I know that Weaknees is a big sponsor here and applaud them for that.
My question though is do I really need a Weaknees harddrive to upgrade?
I can get the same capacity for about half the price. Besides the screwdriver, what's the big advantage?
My 80 gig DTV Hughes is constantly full. I thought about trying the network hack, but really don't have months to learn it and then Linux.
Also considered the analog out the standalone DVD recorder routine, but that's so,.......well,.......analog.
So I'm considering a second large HDD.
I'm open to hearing about the advantages of Weaknees as opposed to a $150 300 gig HDD from an online source.
Any thoughts?
Thanks, 
Joe


----------



## The Flush (Aug 3, 2005)

If you don't have the time to learn the few linux commands, then you need Weaknees or a similar plug n play hard drive.


----------



## irregularjoe (Mar 6, 2005)

The Flush said:


> If you don't have the time to learn the few linux commands, then you need Weaknees or a similar plug n play hard drive.


 I though it was a lot more than a few commands. That I can do.
Now what's the advantages?


----------



## litzdog911 (Oct 18, 2002)

PTVUpgrade's InstantCake utility is an easy way to upgrade using any larger IDE hard drive ...

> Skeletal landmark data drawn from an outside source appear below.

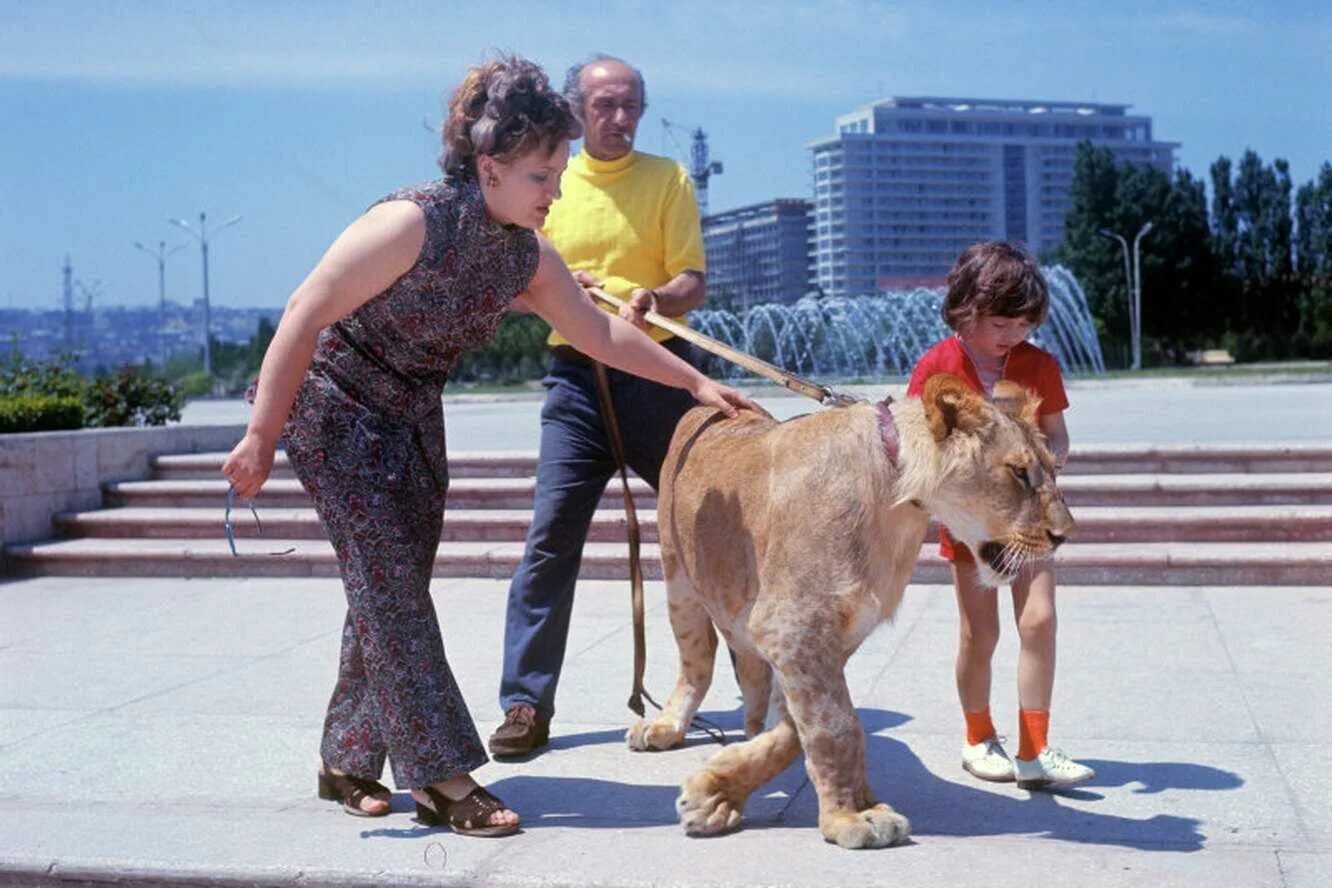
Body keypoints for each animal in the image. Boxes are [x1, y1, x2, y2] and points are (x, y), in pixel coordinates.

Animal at [628, 372, 1076, 852]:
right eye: (1018, 472)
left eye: (1053, 468)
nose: (1065, 535)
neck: (896, 502)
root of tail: (705, 408)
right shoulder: (792, 625)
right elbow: (836, 727)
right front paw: (850, 817)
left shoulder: (827, 635)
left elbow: (803, 730)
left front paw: (719, 788)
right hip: (679, 578)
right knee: (696, 662)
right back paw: (664, 725)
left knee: (748, 675)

http://www.ptvupgrade.com/products/instantcake/

Check out Weaknees' step-by-step upgrade instructions in the thread at the top of this forum if you want to use the free linux-based MFS Tools to upgrade your own hard drive.


----------



## bldxyz (Feb 8, 2002)

irregularjoe said:


> I though it was a lot more than a few commands. That I can do.
> Now what's the advantages?


Try looking through These instructions and see if you have the appetite.


----------



## irregularjoe (Mar 6, 2005)

Thanks for all the links!

Now does anyone have any comments as to what the Weaknees harddrive advantages are ? I'm referring to the actual hardware.


----------



## The Flush (Aug 3, 2005)

The Weaknees hard drives have the Tivo software pre-installed, so there is no installing in your PC and no Linux; just pop in your Tivo and you are ready to go.


----------



## irregularjoe (Mar 6, 2005)

Thanks for the reply.
So that's the only difference?
I thought I saw somewhere that there was some hardware difference that made their HD's more suitable to Tivo type use.


----------